I am having some issues with trying to suppress pyspark warnings, specifically pandas on spark API. What I currently have:
import warnings
warnings.simplefilter(action='ignore', category=Warning)
warnings.filterwarnings("ignore")
import pandas as pd
from pyspark.sql import SparkSession
from pyspark.sql import functions as F
import pyspark.pandas as
%%capture
spark = SparkSession.builder\
.master("local[32]")\
.config("spark.driver.memory", "150g")
.config("spark.driver.maxResultSize", "40g")\
.config("spark.python.worker.memory", "1g")\
.config("spark.num.executors","(3x-2)")\
.config("spark.num.executor.cores","5")\
.config("spark.driver.cores", "5")\
.appName("Analysis")\
.getOrCreate()
spark.sparkContext.setLogLevel("OFF")
Then followed by the actual data analysis:
spark.catalog.clearCache()
enc = ps.read_parquet("/example_path/")
enc.columns = [i.lower() for i in enc.columns]
print(enc.en_end_date.min())
print(enc.en_end_date.max())
enc['year'] = enc.en_end_date.apply(lambda x: x.strftime('%Y') if pd.notnull(x) else np.nan)
enc['month'] = enc.en_end_date.apply(lambda x: x.strftime('%m') if pd.notnull(x) else np.nan)
enc['day'] = enc.en_end_date.apply(lambda x: x.strftime('%d') if pd.notnull(x) else np.nan)
enc[(enc.year >= 2024) & (enc.month >= 1) & (enc.day >= 1)]
And here is where the actual issue is happening.
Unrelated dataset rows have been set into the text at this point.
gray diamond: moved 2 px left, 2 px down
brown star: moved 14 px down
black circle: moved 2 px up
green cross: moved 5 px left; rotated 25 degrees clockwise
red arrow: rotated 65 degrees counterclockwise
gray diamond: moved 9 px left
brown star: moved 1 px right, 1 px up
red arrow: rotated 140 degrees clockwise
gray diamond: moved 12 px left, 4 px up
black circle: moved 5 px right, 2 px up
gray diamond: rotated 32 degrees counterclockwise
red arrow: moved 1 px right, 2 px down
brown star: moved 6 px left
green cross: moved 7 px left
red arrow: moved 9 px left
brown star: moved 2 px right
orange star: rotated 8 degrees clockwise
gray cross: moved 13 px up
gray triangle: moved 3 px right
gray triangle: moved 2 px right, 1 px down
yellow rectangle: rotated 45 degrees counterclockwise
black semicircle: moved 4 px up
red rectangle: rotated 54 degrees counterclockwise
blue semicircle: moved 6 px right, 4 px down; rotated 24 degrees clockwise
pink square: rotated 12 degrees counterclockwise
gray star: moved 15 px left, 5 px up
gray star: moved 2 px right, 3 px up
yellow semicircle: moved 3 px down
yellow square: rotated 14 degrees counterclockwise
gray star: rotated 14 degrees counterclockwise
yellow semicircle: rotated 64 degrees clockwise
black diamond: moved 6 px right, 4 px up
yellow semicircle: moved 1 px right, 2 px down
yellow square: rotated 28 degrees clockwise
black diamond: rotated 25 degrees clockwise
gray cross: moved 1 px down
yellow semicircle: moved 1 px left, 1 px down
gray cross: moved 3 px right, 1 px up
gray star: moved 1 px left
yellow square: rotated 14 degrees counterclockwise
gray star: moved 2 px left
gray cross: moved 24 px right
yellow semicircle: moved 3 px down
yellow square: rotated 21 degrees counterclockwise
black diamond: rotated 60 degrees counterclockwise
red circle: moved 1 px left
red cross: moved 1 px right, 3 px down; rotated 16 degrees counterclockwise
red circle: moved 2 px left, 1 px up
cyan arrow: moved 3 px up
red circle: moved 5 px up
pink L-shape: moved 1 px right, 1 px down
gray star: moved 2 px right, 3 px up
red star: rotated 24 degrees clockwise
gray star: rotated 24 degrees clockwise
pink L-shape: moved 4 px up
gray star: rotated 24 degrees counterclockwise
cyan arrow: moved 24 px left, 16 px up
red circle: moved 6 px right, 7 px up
I am getting absolutely bombarded with:
/example/miniconda/lib/python3.8/site-packages/pyspark/python/lib/pyspark.zip/pyspark/pandas/internal.py:1573: FutureWarning: iteritems is deprecated and will be removed in a future version. Use .items instead.
/example/miniconda/lib/python3.8/site-packages/pyspark/python/lib/pyspark.zip/pyspark/pandas/internal.py:1573: FutureWarning: iteritems is deprecated and will be removed in a future version. Use .items instead.
/example/miniconda/lib/python3.8/site-packages/pyspark/python/lib/pyspark.zip/pyspark/pandas/internal.py:1573: FutureWarning: iteritems is deprecated and will be removed in a future version. Use .items instead.
/example/miniconda/lib/python3.8/site-packages/pyspark/python/lib/pyspark.zip/pyspark/pandas/internal.py:1573: FutureWarning: iteritems is deprecated and will be removed in a future version. Use .items instead.
Hundreds of times. I would just like to turn this off. Any suggestions.
To anyone having this problem, roll back your Pandas versions until the warnings stop, unfortunatley there is no other way to suppress this.